String Functions

Last updated on: 2025-05-30

Following our discussion on row operations, column operations, and various mathematical functions, it's time to explore another essential category—String operations.

Real-world data is rarely just numeric. Many datasets include string-type values that require special handling.

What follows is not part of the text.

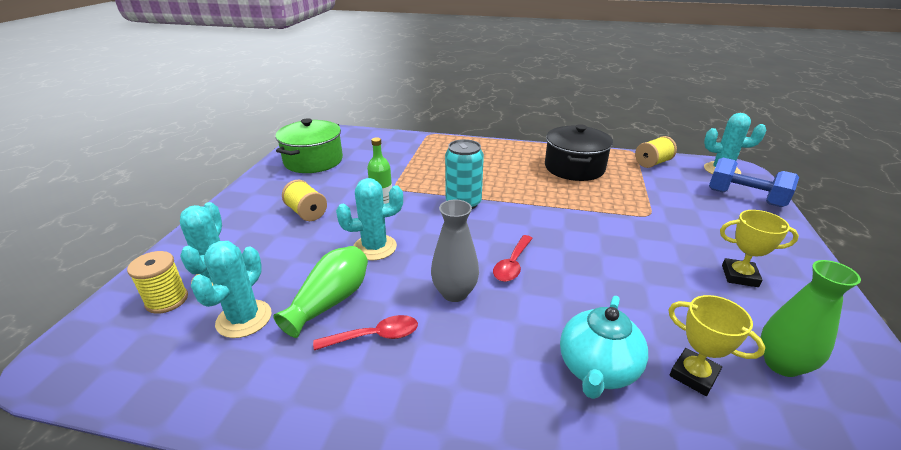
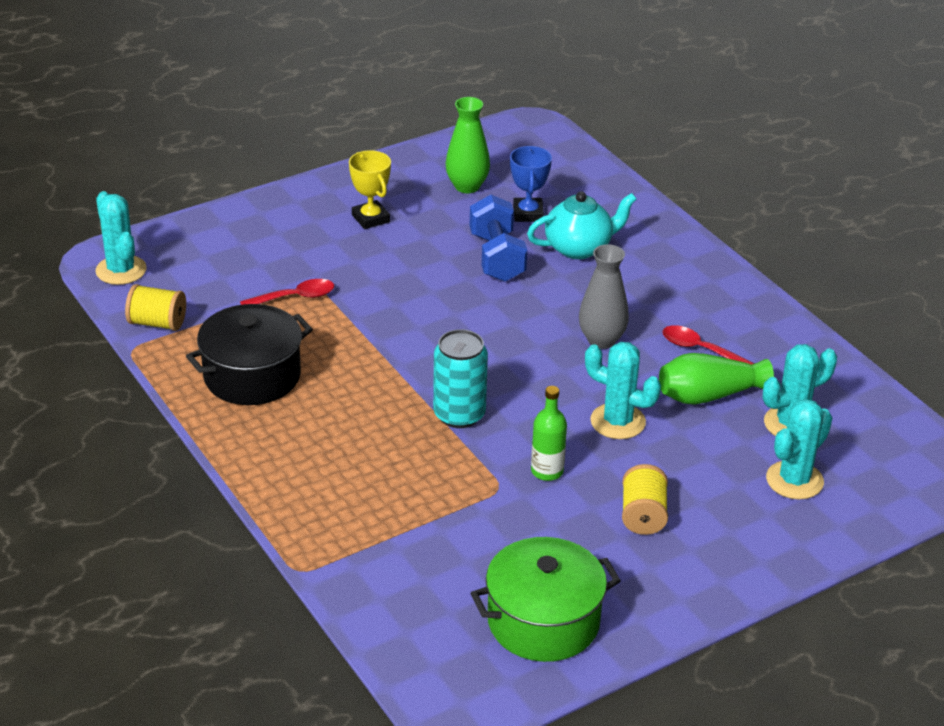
camera: 135 degrees left, 5 degrees up
(167, 300) = (851, 484): yellow spool -> none
(512, 264) = (520, 330): red spoon -> red spoon (295, 297)
(693, 375) = (528, 213): yellow trophy -> blue trophy
(745, 198) = (191, 242): blue dumbbell -> blue dumbbell (497, 257)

String operations in Spark DataFrames allow us to clean, transform, and manipulate textual data efficiently.

String operations on DataFrames can be broadly categorized into:

  • Basic String functions
  • Substring operations
  • String concatenation

Let’s now explore how to perform these operations using a Spark DataFrame.

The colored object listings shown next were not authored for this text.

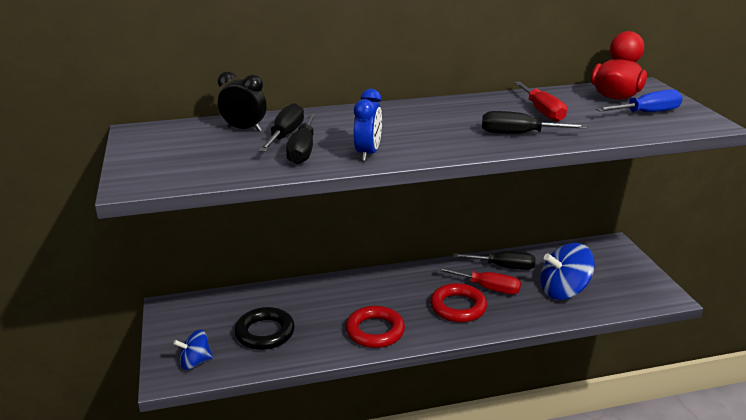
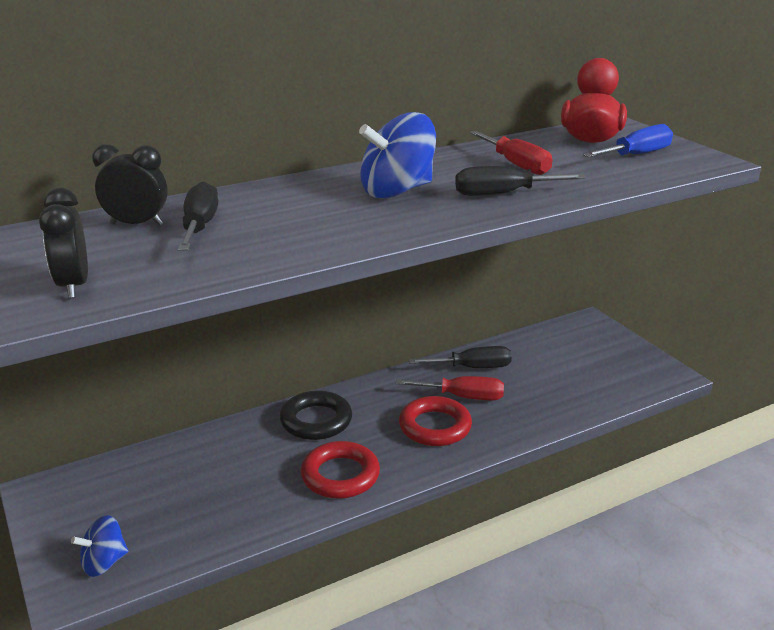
camera: 15 degrees left, 0 degrees up
(186, 167) = (73, 286): none -> black clock
(265, 333) = (192, 503): black ring -> black ring (316, 421)
(303, 151) = (234, 244): black screwdriver -> none
(368, 153) = (325, 238): blue clock -> none
(563, 291) = (553, 386): blue spinning top -> blue spinning top (397, 191)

Before diving in, let’s create a sample DataFrame:

val df = Seq(
      (1, "Ajay", "Physics","  Hyderabad  "),
      (2, "Bharghav", "Cyber Security","  Mumbai  "),
      (3, "Chaitra", "Material Science", "  Indore  "),
      (4, "Kamal", "Design", "  Puri  "),
      (5, "Sohaib", "Nuclear Science", "  Cochin  ")
    ).toDF("Roll", "Name","Dept", "Location")

df.show()

Output

+----+--------+----------------+-------------+
|Roll|    Name|            Dept|     Location|
+----+--------+----------------+-------------+
|   1|    Ajay|         Physics|  Hyderabad  |
|   2|Bharghav|  Cyber Security|     Mumbai  |
|   3| Chaitra|Material Science|     Indore  |
|   4|   Kamal|          Design|       Puri  |
|   5|  Sohaib| Nuclear Science|     Cochin  |
+----+--------+----------------+-------------+

Convert Strings to Lowercase

To convert the String data to lowercase, we use lower(col()) inside the .withColumn() method.

val lowerDf = df.withColumn("Lower Case", 
  lower(col("Name"))
)

lowerDf.show()

Output

+----+--------+----------------+-------------+----------+
|Roll|    Name|            Dept|     Location|Lower Case|
+----+--------+----------------+-------------+----------+
|   1|    Ajay|         Physics|  Hyderabad  |      ajay|
|   2|Bharghav|  Cyber Security|     Mumbai  |  bharghav|
|   3| Chaitra|Material Science|     Indore  |   chaitra|
|   4|   Kamal|          Design|       Puri  |     kamal|
|   5|  Sohaib| Nuclear Science|     Cochin  |    sohaib|
+----+--------+----------------+-------------+----------+

Convert Strings to Uppercase

To convert the String data to uppercase, we use upper(col()) inside the .withColumn() method.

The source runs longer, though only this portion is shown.